The most important factor to understand in this situation is why the child becomes frustrated. There could be several reasons a child is struggling with homework and identifying the problem is the first step to fixing it. Maybe the work is too difficult. If a child is working at a high frustration level for a long period of time, they will eventually become too upset or angry to work effectively. If a parent finds that this is happening on a regular basis, it may be a good idea to speak to the teacher and let them know exactly what the child is struggling with the most.
According to psychologist Madeline Levine, another factor that can affect homework struggles is too much parent involvement. Sometimes, parents feel they are helping by standing over the child’s shoulder and commenting on the work that is being done. That can be distracting, and it can also create a great deal of pressure for the child who is trying to work through the lessons. Parents should back up, be available for support if needed, but let the child complete the homework without feeling pressured by the parent.
Another reason some children struggle with homework is due to the anxiety they feel to perform well. Clinical psychologist Shefali Tsabary believes that over the years students have developed a resistance to learning because they are not able to make connections to the material being taught. The anxiety develops because they become more focused on the performance aspect of school than the actual learning of the material. There is such a great emphasis placed on the end result, the grade, that the child feels too much pressure to be perfect. This can cause children to shut down completely and develop a strong resistance to doing homework. Parents should try to put more emphasis on the effort itself, rather than the end result, so the child is able to rediscover their sense of purpose.
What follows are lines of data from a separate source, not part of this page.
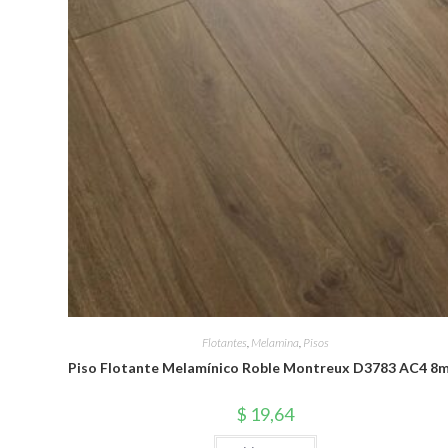
Flotantes
,
Melamina
,
Pisos
Piso Flotante Melamínico Roble Montreux D3783 AC4 8
$
19,64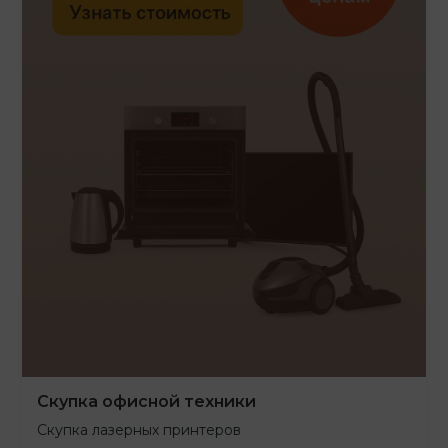
Скупка офисной техники
Скупка лазерных принтеров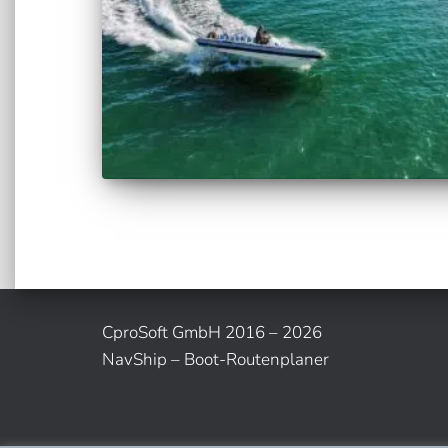
CproSoft GmbH 2016 – 2026
NavShip – Boot-Routenplaner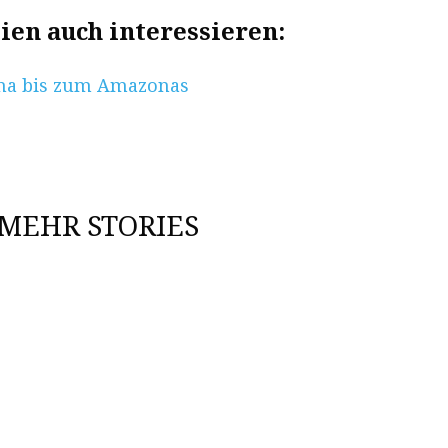
lien auch interessieren:
ana bis zum Amazonas
MEHR STORIES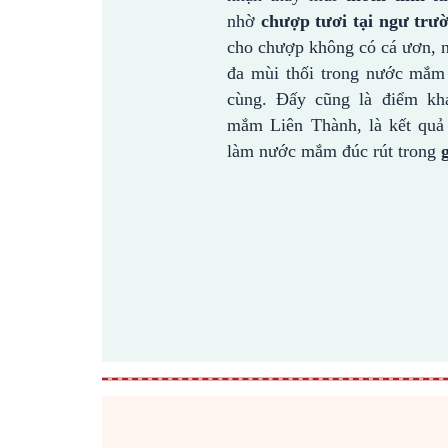
nhờ
chượp tươi tại ngư trư
cho chượp không có cá ươn, n
đa mùi thối trong nước mắm
cùng. Đấy cũng là điểm kh
mắm Liên Thành, là kết quả
làm nước mắm đúc rút trong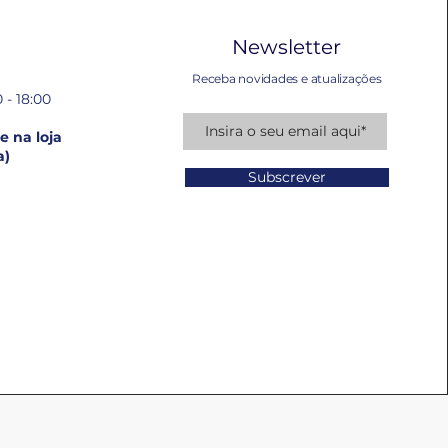
Newsletter
Receba novidades e atualizações
 - 18:00
 na loja
a)
Subscrever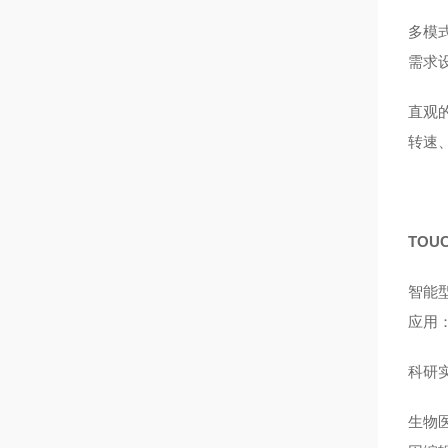
多模
需求
直观
转速
TOU
智能
应用
科研
生物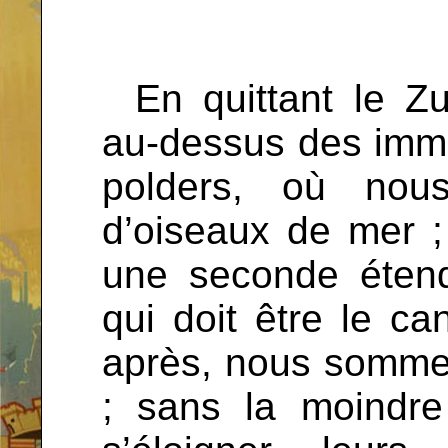
...
En quittant le Z
au-dessus des imm
polders, où nou
d’oiseaux de mer ;
une seconde étend
qui doit être le ca
après, nous somme
; sans la moindr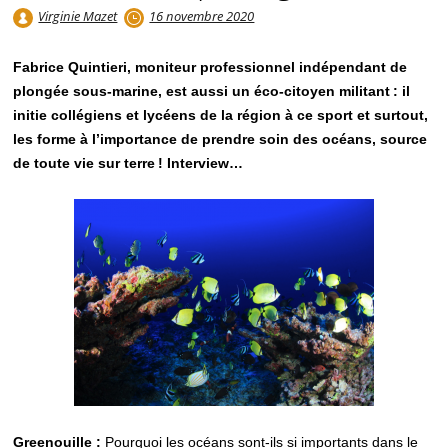
Virginie Mazet
16 novembre 2020
Fabrice Quintieri, moniteur professionnel indépendant de
plongée sous-marine, est aussi un éco-citoyen militant : il
initie collégiens et lycéens de la région à ce sport et surtout,
les forme à l’importance de prendre soin des océans, source
de toute vie sur terre ! Interview…
Greenouille :
Pourquoi les océans sont-ils si importants dans le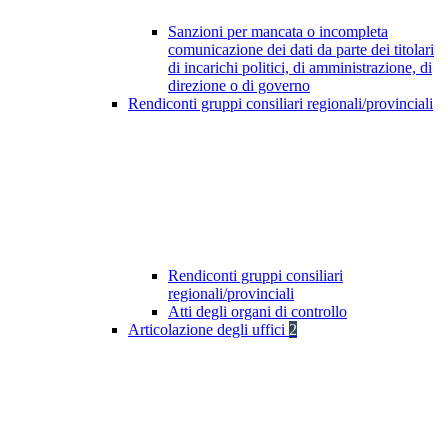
Sanzioni per mancata o incompleta
comunicazione dei dati da parte dei titolari
di incarichi politici, di amministrazione, di
direzione o di governo
Rendiconti gruppi consiliari regionali/provinciali
Rendiconti gruppi consiliari
regionali/provinciali
Atti degli organi di controllo
Articolazione degli uffici
2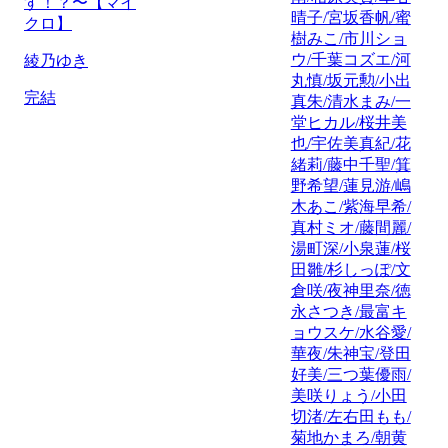
す！？〜【マイ
晴子/宮坂香帆/蜜
クロ】
樹みこ/市川ショ
ウ/千葉コズエ/河
綾乃ゆき
丸慎/坂元勲/小出
完結
真朱/清水まみ/一
堂ヒカル/桜井美
也/宇佐美真紀/花
緒莉/藤中千聖/箕
野希望/蓮見游/嶋
木あこ/紫海早希/
真村ミオ/藤間麗/
湯町深/小泉蓮/桜
田雛/杉しっぽ/文
倉咲/夜神里奈/徳
永さつき/最富キ
ョウスケ/水谷愛/
華夜/朱神宝/登田
好美/三つ葉優雨/
美咲りょう/小田
切渚/左右田もも/
菊地かまろ/朝黄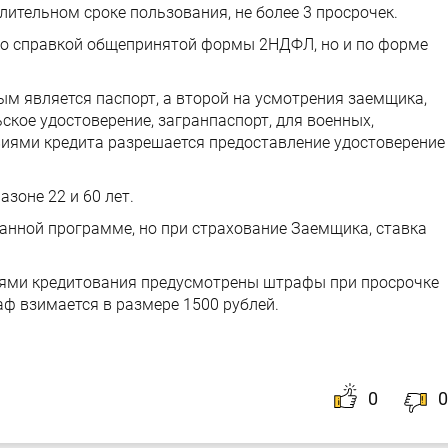
лительном сроке пользования, не более 3 просрочек.
ко справкой общепринятой формы 2НДФЛ, но и по форме
ым является паспорт, а второй на усмотрения заемщика,
ское удостоверение, загранпаспорт, для военных,
виями кредита разрешается предоставление удостоверение
зоне 22 и 60 лет.
данной программе, но при страхование Заемщика, ставка
ями кредитования предусмотрены штрафы при просрочке
ф взимается в размере 1500 рублей.
0
0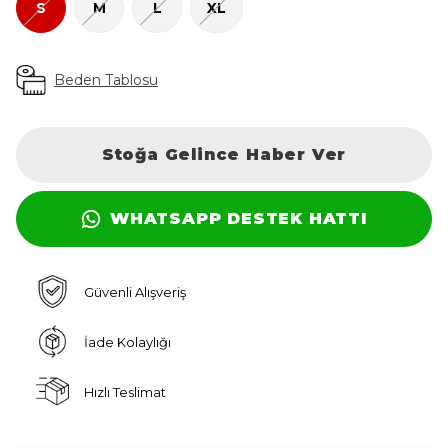
S
M
L
XL
Beden Tablosu
Stoğa Gelince Haber Ver
WHATSAPP DESTEK HATTI
Güvenli Alışveriş
İade Kolaylığı
Hızlı Teslimat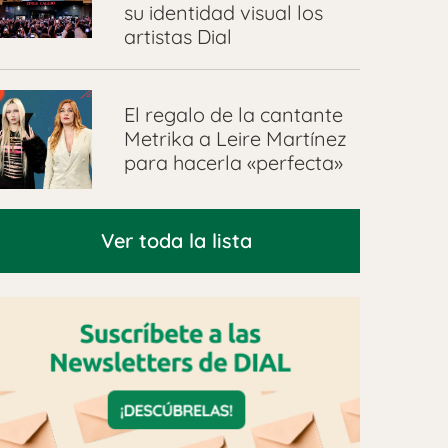
su identidad visual los
artistas Dial
El regalo de la cantante
Metrika a Leire Martínez
para hacerla «perfecta»
Ver toda la lista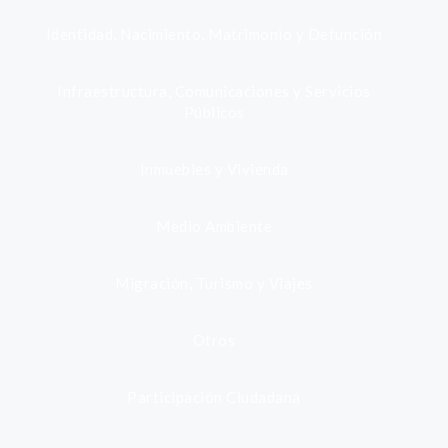
Identidad, Nacimiento, Matrimonio y Defunción
Infraestructura, Comunicaciones y Servicios
Públicos
Inmuebles y Vivienda
Medio Ambiente
Migración, Turismo y Viajes
Otros
Participación Ciudadana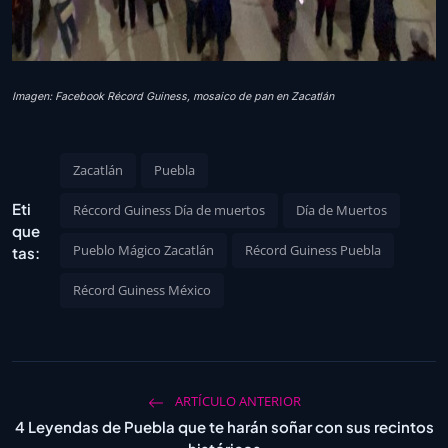
Imagen: Facebook Récord Guiness, mosaico de pan en Zacatlán
Zacatlán
Puebla
Eti
Réccord Guiness Día de muertos
Día de Muertos
que
Pueblo Mágico Zacatlán
Récord Guiness Puebla
tas:
Récord Guiness México
ARTÍCULO ANTERIOR
4 Leyendas de Puebla que te harán soñar con sus recintos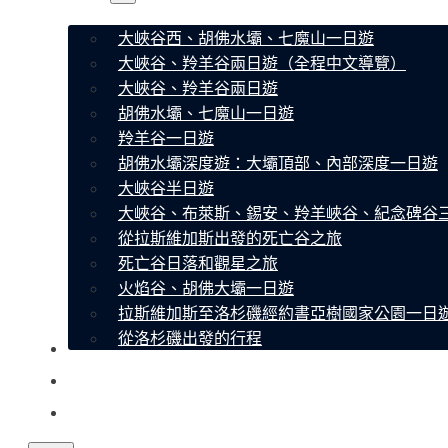
大峽谷西、胡佛水壩、七魔山一日遊
大峽谷、羚羊谷兩日遊（全程中文導覽）
大峽谷、羚羊谷兩日遊
胡佛水壩、七魔山一日遊
羚羊谷一日遊
胡佛水壩深度遊：大壩頂部、內部深度一日遊
大峽谷半日遊
大峽谷、布萊斯、錫安、羚羊峽谷、紀念碑谷
從拉斯維加斯出發的死亡谷之旅
死亡谷日落和觀星之旅
火焰谷、胡佛大壩一日遊
拉斯維加斯至洛杉磯經約書亞樹國家公園一日
從洛杉磯出發的行程
關於我們
聯繫
常見問題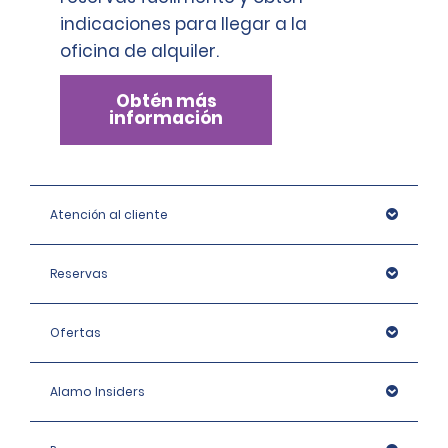
indicaciones para llegar a la
oficina de alquiler.
Obtén más
información
Atención al cliente
Reservas
Ofertas
Alamo Insiders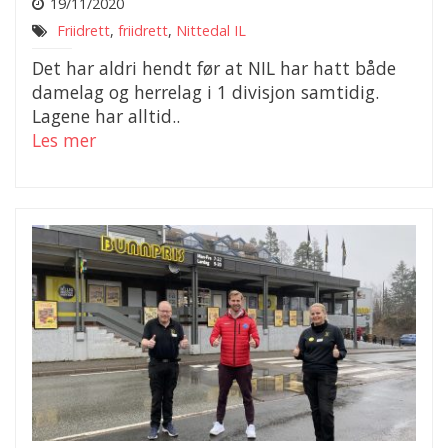
19/11/2020
Friidrett
,
friidrett
,
Nittedal IL
Det har aldri hendt før at NIL har hatt både
damelag og herrelag i 1 divisjon samtidig.
Lagene har alltid..
Les mer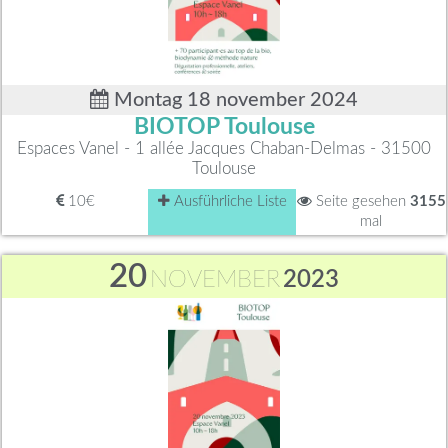
Montag 18 november 2024
BIOTOP Toulouse
Espaces Vanel - 1 allée Jacques Chaban-Delmas - 31500
Toulouse
10€
Ausführliche Liste
Seite gesehen
3155
mal
20
NOVEMBER
2023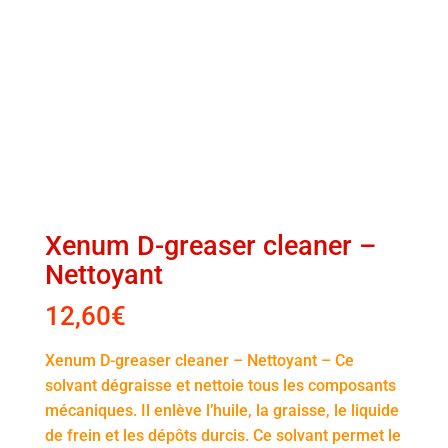
Xenum D-greaser cleaner –
Nettoyant
12,60
€
Xenum D-greaser cleaner – Nettoyant – Ce
solvant dégraisse et nettoie tous les composants
mécaniques. Il enlève l’huile, la graisse, le liquide
de frein et les dépôts durcis. Ce solvant permet le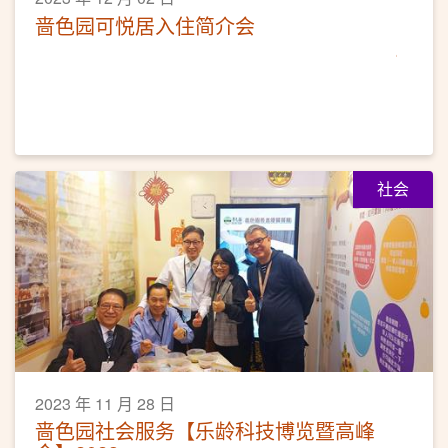
啬色园可悦居入住简介会
社会
2023 年 11 月 28 日
啬色园社会服务【乐龄科技博览暨高峰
Coach and father Tim Wheeler also believes that parents should honestly and realistically evaluate their child’s strengths and weaknesses so that they can acknowledge challenges when they arise. Parents want their children to be straight-A students and to immediately understand whatever material is placed before them. However, that just isn’t always the case. Recognizing struggles that the child may have will help parents acknowledge improvements and give encouragement during homework time.